To sort through these topics, we provided the below recommendations as fellow panelists at the 45th Annual Ray Garrett Jr. Corporate & Securities Law Institute. These are high-level guidelines and insights to assist companies navigating the current M&A landscape, including Congress’ scrutiny of this area.

  • Have a plan to get ahead of likely issues. The transactional nature of this administration, and the hot topics on which they are focusing, should not come as a surprise. The Trump administration, and many Congressional Republicans, campaigned on these commitments. They told voters what they would do and now they are following through with promises. Self-audit your workplace and culture (i.e. DEI and ESG) programs, review prior disclosures and public statements, understand what motivates your regulators and representatives.
  • Test your acquisition targets for antitrust risks in advance. Work with your corporate development team to conduct thorough assessments of prospective companies on your short list of targets, in the context of today’s environment. Issues can be managed but know which deals may be dead on arrival before you spend resources, time and executive energy time pursuing them.
  • Plan for today’s new media landscape. For deals under regulatory scrutiny, the battleground today still includes The Wall Street Journal, Financial Times, the wires and New York Times, but the terrain has shifted. Leaders and their staffs are turning more often to podcasts, newsletters and partisan or niche outlets driving messages on social media. Think differently and with creativity so you are directly reaching decisionmakers where they are now, not where they have traditionally been.
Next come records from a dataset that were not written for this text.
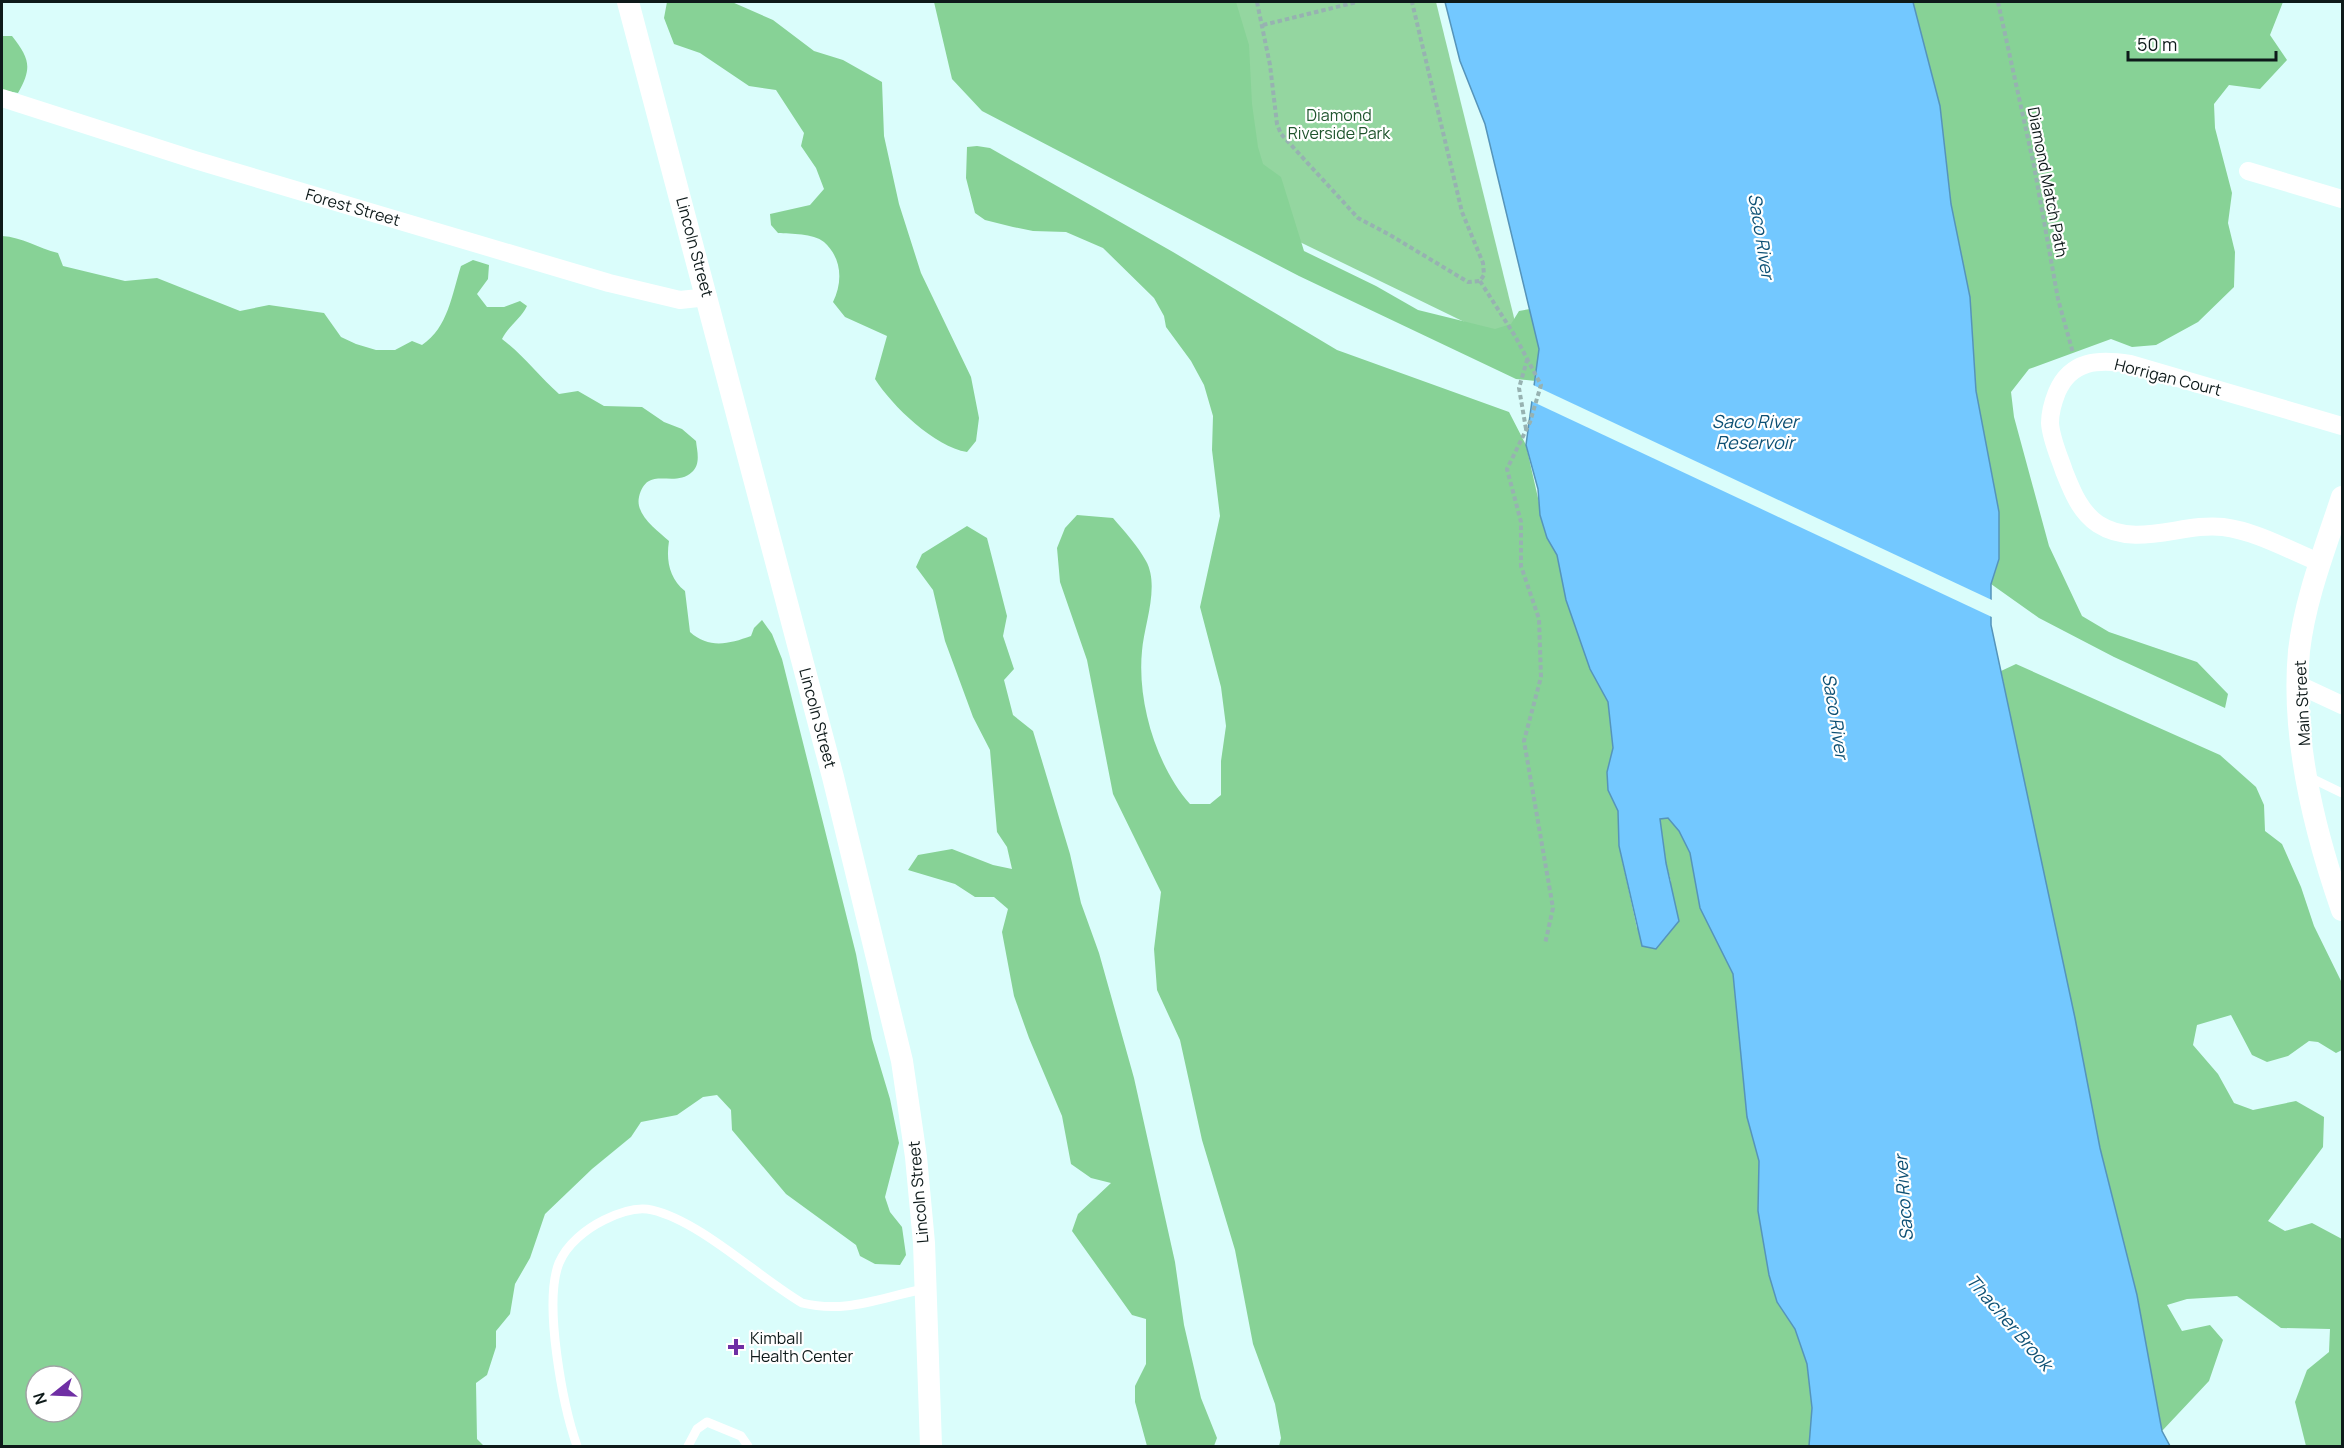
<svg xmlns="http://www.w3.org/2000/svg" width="2344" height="1448" viewBox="0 0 2344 1448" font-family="Manrope,sans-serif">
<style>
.green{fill:#94d6a0}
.forest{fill:#87d296;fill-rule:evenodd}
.water{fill:#73c8ff;stroke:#5594ba;stroke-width:1.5}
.pier{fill:#dafdfb}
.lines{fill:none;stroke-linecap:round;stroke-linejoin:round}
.path{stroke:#97b2b1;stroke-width:4;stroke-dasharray:4.5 3;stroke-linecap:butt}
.service{stroke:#fff;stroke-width:9}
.minor{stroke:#fff;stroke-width:18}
.tertiary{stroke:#fff;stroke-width:22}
.poi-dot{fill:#6f2fa4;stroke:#fff;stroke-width:2}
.labels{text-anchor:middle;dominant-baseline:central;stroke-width:4.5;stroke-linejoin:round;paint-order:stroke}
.park-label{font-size:16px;fill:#1f542d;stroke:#fff}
.street-label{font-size:16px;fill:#0e1a1a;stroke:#fff}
.poi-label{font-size:16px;fill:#0e1a1a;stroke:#fff;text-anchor:start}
.water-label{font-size:18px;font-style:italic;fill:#0d5074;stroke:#fff}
</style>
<rect width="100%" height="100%" fill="#dafdfb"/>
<path class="green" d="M 960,2 L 1436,2 L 1522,350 L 1236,211 Z"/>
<path class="forest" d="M 667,2 L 732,2 L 773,20 L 814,51 L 843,60 L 882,82 L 884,136 L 899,204 L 921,273 L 971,377 L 979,418 L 976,441 L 967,452 C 935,447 892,406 875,379 L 887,336 L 845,317 L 833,302 C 843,282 842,258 824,242 C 813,233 791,234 778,233 L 771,225 L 770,214 L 810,205 L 824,189 L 816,168 L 801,146 L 804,133 L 776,90 L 749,86 L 700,53 L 674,44 L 664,18 Z
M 934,2 L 1236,2 L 1249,45 L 1252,104 L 1258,147 L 1263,164 L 1281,177 L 1304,251 L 1376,286 L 1418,310 L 1495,329 L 1511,324 L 1519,311 L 1536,308 L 1545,382 L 1516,379 L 1299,276 L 982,111 L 952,79 Z
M 1913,2 L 2283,2 L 2270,35 L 2287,60 L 2260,89 L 2229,85 L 2214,104 L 2215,128 L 2232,193 L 2228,223 L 2235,252 L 2234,287 L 2198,322 L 2156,345 L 2132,347 L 2111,339 L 2029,369 L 2011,392 L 2014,417 L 2049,546 L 2082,616 L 2109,632 L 2197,662 L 2228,694 L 2225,708 L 2114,657 L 2039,618 L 1991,584 L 1999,559 L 1999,512 L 1976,391 L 1970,297 L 1951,204 L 1940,106 Z
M 2,36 L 12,36 C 29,58 33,67 18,93 L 2,90 Z
M 977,146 L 990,148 L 1173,252 L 1337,350 L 1509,412 L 1526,445 L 1547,538 L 1557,555 L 1590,669 L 1608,702 L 1613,748 L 1607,772 L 1608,790 L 1618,811 L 1619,846 L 1637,928 L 1671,882 L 1666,863 L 1660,819 L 1668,818 L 1679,831 L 1690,853 L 1700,908 L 1733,974 L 1747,1117 L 1759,1161 L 1758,1211 L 1769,1275 L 1777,1302 L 1795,1329 L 1807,1364 L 1812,1408 L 1809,1446 L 1279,1446 L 1281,1438 L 1275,1404 L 1253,1344 L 1235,1250 L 1202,1140 L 1180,1040 L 1157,990 L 1154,949 L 1161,892 L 1113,794 L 1087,660 L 1060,582 L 1057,548 L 1065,528 L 1077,515 L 1113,518 C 1124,531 1138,546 1146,561 C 1160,586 1144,625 1142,651 C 1137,701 1156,766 1190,804 L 1210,804 L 1221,795 L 1221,761 L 1226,726 L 1221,687 L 1200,607 L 1220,516 L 1212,450 L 1213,416 L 1204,385 L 1191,361 L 1166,327 L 1164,316 L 1154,298 L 1103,248 L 1066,232 L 1033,231 L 1013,227 L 985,220 L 975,213 L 966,178 L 967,147 Z
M 2,236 C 22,237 38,248 58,253 L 63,266 L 125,281 L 157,278 L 240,311 L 269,305 L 324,313 L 341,337 L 356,344 L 376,350 L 395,350 L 412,341 L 422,345 C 448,328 452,294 461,266 L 473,260 L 489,265 L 488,279 L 477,294 L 487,307 L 504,307 L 520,301 L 527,306 C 520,320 509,325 502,339 C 523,355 539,376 559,394 L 578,391 L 604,406 L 642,407 L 664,422 L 682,429 L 696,441 C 697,451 701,464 692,472 C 674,489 647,464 639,497 C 635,515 657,530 669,541 C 666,560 669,578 685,591 L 690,632 C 709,649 729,644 751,636 L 754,628 L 762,620 L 772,634 L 782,659 L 856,954 L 872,1039 L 890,1099 L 899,1143 L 885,1197 L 890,1212 L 902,1227 L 906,1255 L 900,1265 L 875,1264 L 860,1256 L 856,1245 L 786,1194 L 732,1130 L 731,1110 L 717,1095 L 703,1097 L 677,1115 L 641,1122 L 631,1137 L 592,1169 L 545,1214 L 530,1258 L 515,1284 L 510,1314 L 496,1331 L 496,1347 L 487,1375 L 476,1383 L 477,1439 L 484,1446 L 2,1446 ZM 36,1376 L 72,1376 L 72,1412 L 36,1412 Z
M 967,526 L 987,538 L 1007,616 L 1003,636 L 1014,669 L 1004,680 L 1013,715 L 1033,731 L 1070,854 L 1081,903 L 1099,953 L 1134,1078 L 1175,1262 L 1184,1325 L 1201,1398 L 1217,1438 L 1214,1446 L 1147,1446 L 1135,1402 L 1135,1386 L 1146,1364 L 1146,1319 L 1132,1315 L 1072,1231 L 1078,1214 L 1111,1183 L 1091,1178 L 1071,1164 L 1062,1116 L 1029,1038 L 1014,996 L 1002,932 L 1008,909 L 994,897 L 975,897 L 955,884 L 908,870 L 918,855 L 952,849 L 993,865 L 1012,869 L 1007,847 L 997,832 L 990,750 L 973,717 L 945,641 L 933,590 L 916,567 L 922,554 Z
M 2016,664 L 2220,755 L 2256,787 L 2264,805 L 2265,831 L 2282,844 L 2301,887 L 2314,926 L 2342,983 L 2342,1050 L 2336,1053 L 2318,1042 L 2309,1041 L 2288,1056 L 2267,1062 L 2252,1055 L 2231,1015 L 2197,1025 L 2193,1045 L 2218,1074 L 2234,1103 L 2253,1110 L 2296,1101 L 2324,1117 L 2323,1147 L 2268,1221 L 2285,1231 L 2312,1223 L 2342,1239 L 2342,1446 L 2306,1446 L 2295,1402 L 2307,1370 L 2329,1352 L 2330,1329 L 2281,1328 L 2237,1296 L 2187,1299 L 2167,1305 L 2182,1331 L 2210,1325 L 2223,1340 L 2209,1381 L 2162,1431 L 2137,1295 L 2100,1148 L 2001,671 Z"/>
<path class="water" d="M 1445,2 L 1913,2 L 1940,106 L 1951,204 L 1970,297 L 1976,391 L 1999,512 L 1999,559 L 1991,584 L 1991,625 L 2075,1018 L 2100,1148 L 2137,1295 L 2162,1431 L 2170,1446 L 1809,1446 L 1812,1408 L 1807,1364 L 1795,1329 L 1777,1302 L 1769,1275 L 1758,1211 L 1759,1161 L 1747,1117 L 1733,974 L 1700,908 L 1690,853 L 1679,831 L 1668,818 L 1660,819 L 1666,863 L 1679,921 L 1656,949 L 1642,946 L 1619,846 L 1618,811 L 1608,790 L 1607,772 L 1613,748 L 1608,702 L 1590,669 L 1566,600 L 1557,555 L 1547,538 L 1540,515 L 1538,489 L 1526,445 L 1539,349 L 1485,124 L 1460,61 Z"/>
<path class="pier" d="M 1531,384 L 1994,601 L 1994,618 L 1529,400 Z"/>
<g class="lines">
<path class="path" d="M 1257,2 L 1270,65 L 1277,124 L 1281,134 L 1358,218 L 1390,235 L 1468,282 L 1480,281 L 1484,275 L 1483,263 L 1462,212 L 1412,2
M 1998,2 L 2034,166 L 2058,299 L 2073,353
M 1263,25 L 1357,2
M 1480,281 L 1515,336 L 1541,385 L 1530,422 L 1507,469 L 1521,522 L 1521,566 L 1539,619 L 1541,677 L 1524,741 L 1553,908 L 1545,944
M 1526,429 L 1519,388 L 1527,360"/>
<path class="service" d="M 2309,777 L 2342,793
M 577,1446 C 563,1406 543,1303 559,1263 C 567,1244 586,1229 604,1220 C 618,1213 636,1206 652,1210 C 700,1221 758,1277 802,1303 C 847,1314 881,1297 925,1289
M 688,1446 L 697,1429 L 707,1422 L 741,1436 L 748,1446"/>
<path class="minor" d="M 2,98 L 195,160 L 609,283 L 680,300 L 708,297
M 2248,171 L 2342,199
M 2321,563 C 2291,551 2256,531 2223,527 C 2183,522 2136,549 2098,524 C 2080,512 2072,491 2064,471 C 2059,456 2051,439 2050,423 C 2050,413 2053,402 2057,392 C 2071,360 2098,359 2130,364 L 2342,426
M 2299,685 L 2342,705"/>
<path class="tertiary" d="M 628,2 L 833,777 L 902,1061 L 916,1157 L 924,1243 L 931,1446
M 2342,497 C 2326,546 2305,598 2299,651 C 2291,737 2314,830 2342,910"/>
</g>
<path class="poi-dot" d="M733 1338h6v6h6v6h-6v6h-6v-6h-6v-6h6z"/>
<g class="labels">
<g class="park-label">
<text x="1339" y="115">Diamond<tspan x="1339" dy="18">Riverside Park</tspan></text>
</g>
<g class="street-label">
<text transform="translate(2048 182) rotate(79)">Diamond Match Path</text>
<text transform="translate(353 207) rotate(16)">Forest Street</text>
<text transform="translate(695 247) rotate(75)">Lincoln Street</text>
<text transform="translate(2168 377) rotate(14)">Horrigan Court</text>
<text transform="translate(2302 703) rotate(-93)">Main Street</text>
<text transform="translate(818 718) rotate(75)">Lincoln Street</text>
<text transform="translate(918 1192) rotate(-95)">Lincoln Street</text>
</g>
<g class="poi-label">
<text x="750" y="1338">Kimball<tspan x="750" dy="18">Health Center</tspan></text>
</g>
<g class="water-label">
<text transform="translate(1762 236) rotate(81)">Saco River</text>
<text x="1755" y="421">Saco River<tspan x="1755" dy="21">Reservoir</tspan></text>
<text transform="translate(1836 716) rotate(81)">Saco River</text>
<text transform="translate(1903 1198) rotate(-94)">Saco River</text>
<text transform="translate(2010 1322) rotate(49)">Thacher Brook</text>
</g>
</g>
<rect width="2344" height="1448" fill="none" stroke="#0e1a1a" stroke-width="6"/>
<g transform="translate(54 1394) rotate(252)"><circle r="28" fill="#ffffff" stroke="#9fa3a3" stroke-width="1.5"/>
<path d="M0-4.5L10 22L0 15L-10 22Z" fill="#6f2fa4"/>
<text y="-9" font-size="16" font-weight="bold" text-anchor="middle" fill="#0e1a1a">N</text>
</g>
<path d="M2128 51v9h148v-9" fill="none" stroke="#0e1a1a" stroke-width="3"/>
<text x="2137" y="51" font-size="18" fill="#0e1a1a" stroke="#ffffff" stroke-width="4.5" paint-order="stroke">50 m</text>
</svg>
  • Engaging with Congress can be an opportunity. Too many companies choose to be too reactive in engaging with Congress. On large transactions, now, that assumption is frequently a mistake. Recently, Congress has demonstrated a track record of influencing change at organizations of all sizes. It is prudent to assemble to team of lobbyists, lawyers, and communicators to educate, build relationships where they don’t exist, and provide a political strategy, as appropriate. Having this deep bench can help deter, deflect or at least better inform investigative activity. In an M&A context, Members of Congress have proven to be effective at influencing perception in the White House and among agency leadership.
  • Senators are acutely focused on impacts to their states, then the nation; while House Committee leaders are focused on national issues. Calibrate your engagement accordingly. Ensure you have a plan to reach these important leaders, with the background, messages, statements, and commitments that will resonate, on Day One when you announce a transaction. Better yet, be in touch before the announcement if permissible.
  • Understand how sensitive issues travel online. Today’s regulators and Members of the majority in Congress are hyper-focused on how high-profile issues are reflected back to them through their constituents online. It is essential to understand who has influence online and who does not, as well as how online actors and their respective follower-base are connected. This helps see around corners and anticipate where an online dialogue is headed next.

Dan Scorpio is a managing director and the Head of M&A at H/Advisors Abernathy. Mike Hotra is a managing director and Head of the firm’s Washington, D.C. Office. Ashley Callen is partner and Co-chair of the Congressional Investigations practice at Jenner & Block as well as former General Counsel to Speaker Mike Johnson and Leader Steve Scalise. Tim FitzSimons is a partner in King & Spalding’s Corporate practice, focusing on M&A and corporate governance matters.